● WHAT IS ASKED:
Print each of the lines below verbatim, in order, leaving out the pictures.

□ □ □ □ □

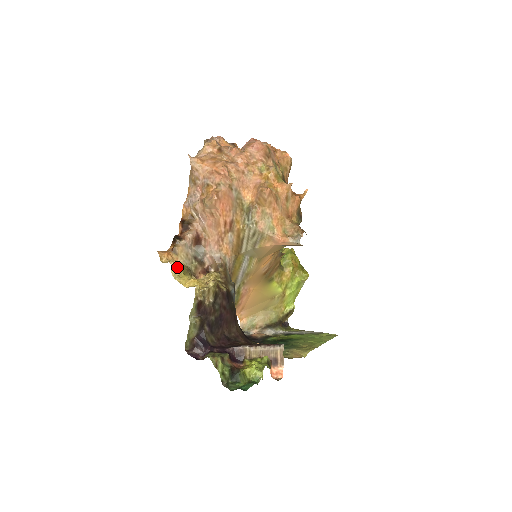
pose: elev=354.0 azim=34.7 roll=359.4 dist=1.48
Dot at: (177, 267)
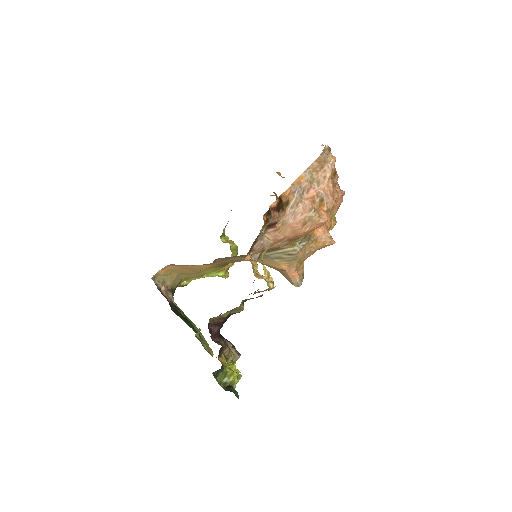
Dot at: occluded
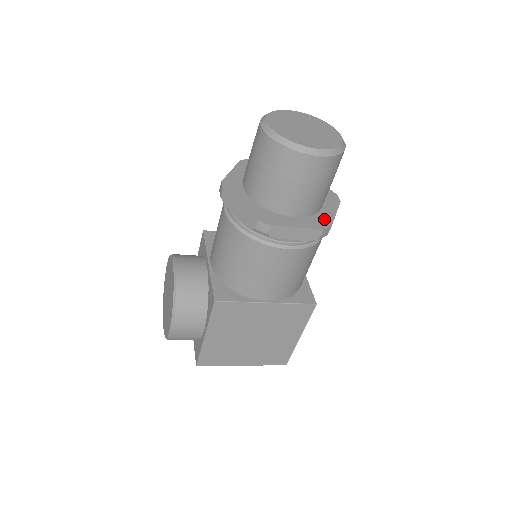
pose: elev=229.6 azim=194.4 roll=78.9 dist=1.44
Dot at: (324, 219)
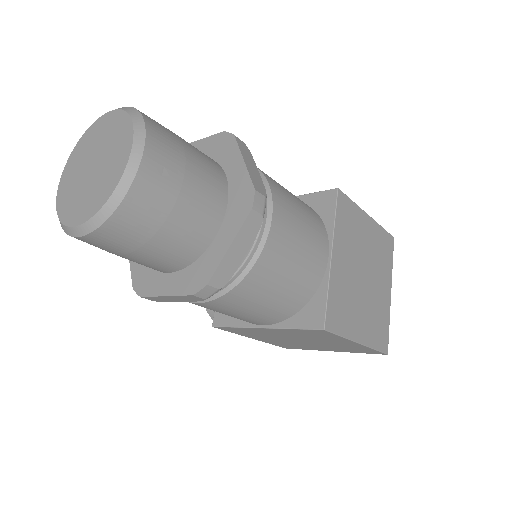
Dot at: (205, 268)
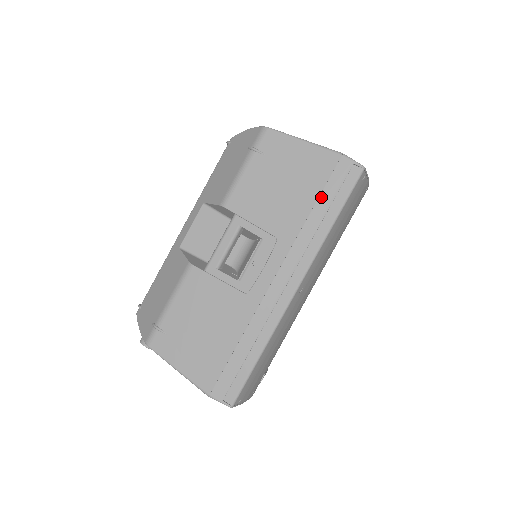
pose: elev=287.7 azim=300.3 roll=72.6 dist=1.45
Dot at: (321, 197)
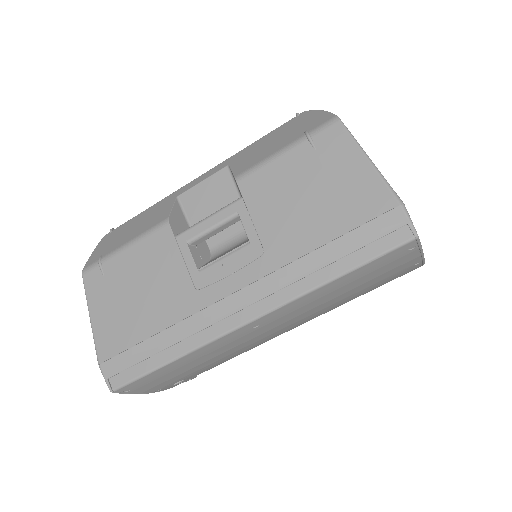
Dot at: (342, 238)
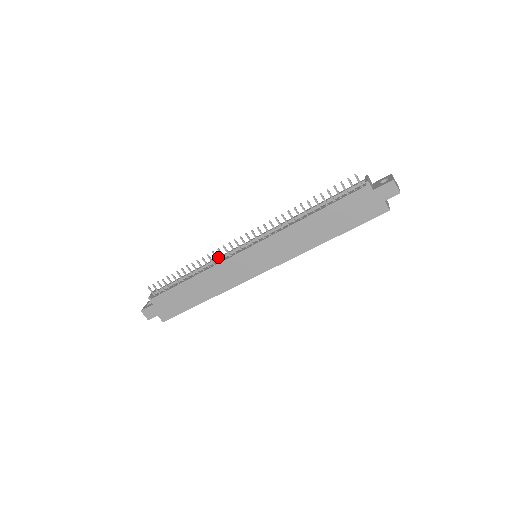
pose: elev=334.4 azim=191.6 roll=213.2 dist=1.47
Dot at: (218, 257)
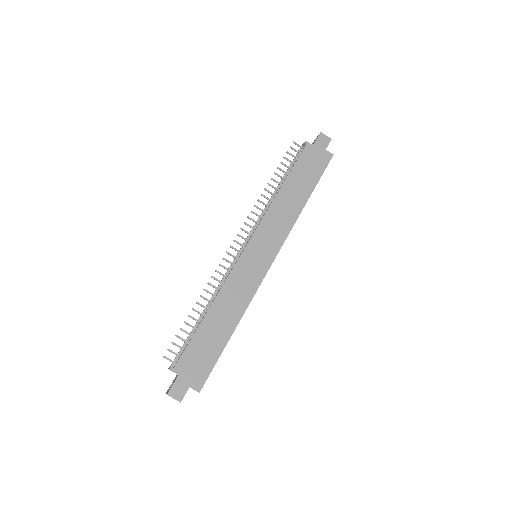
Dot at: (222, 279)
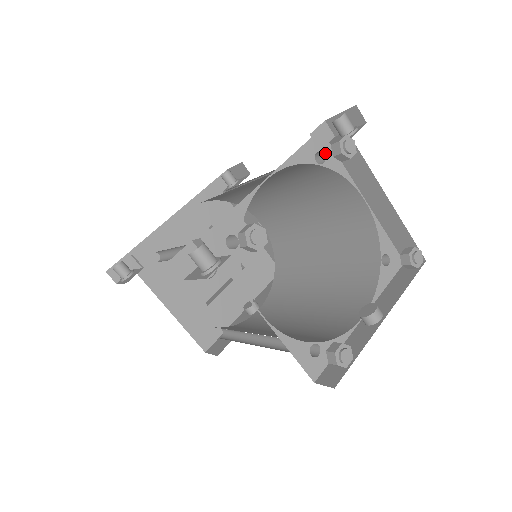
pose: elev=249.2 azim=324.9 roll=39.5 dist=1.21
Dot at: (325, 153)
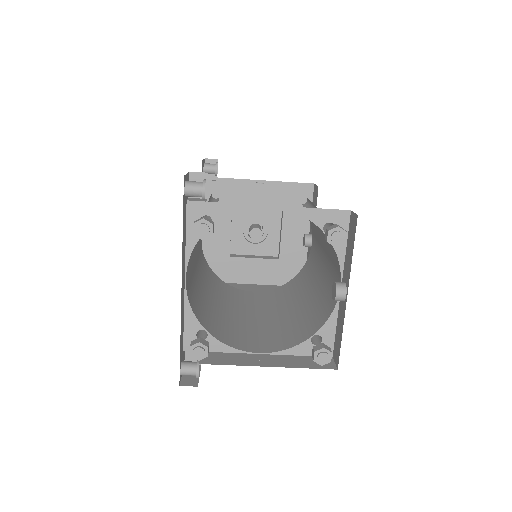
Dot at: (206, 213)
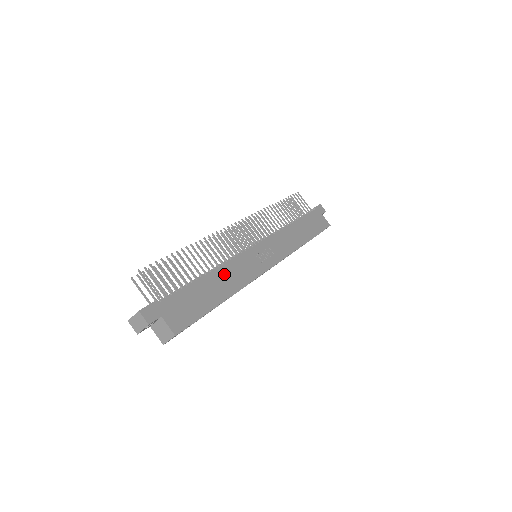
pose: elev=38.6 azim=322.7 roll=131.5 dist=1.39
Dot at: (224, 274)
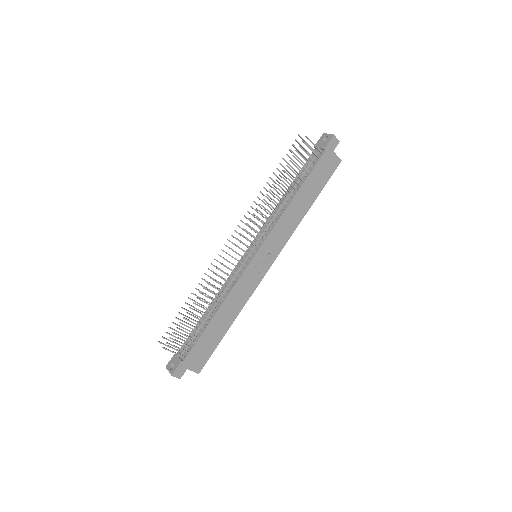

□ □ □ □ □

● RESULT:
pose: elev=354.0 azim=34.7 roll=359.4 dist=1.48
Dot at: (177, 267)
Dot at: occluded
pose: elev=229.6 azim=194.4 roll=78.9 dist=1.44
Dot at: (324, 219)
Dot at: (205, 268)
pose: elev=287.7 azim=300.3 roll=72.6 dist=1.45
Dot at: (321, 197)
Dot at: (342, 238)
pose: elev=334.4 azim=191.6 roll=213.2 dist=1.47
Dot at: (218, 257)
Dot at: (222, 279)
pose: elev=249.2 azim=324.9 roll=39.5 dist=1.21
Dot at: (325, 153)
Dot at: (206, 213)
pose: elev=38.6 azim=322.7 roll=131.5 dist=1.39
Dot at: (224, 274)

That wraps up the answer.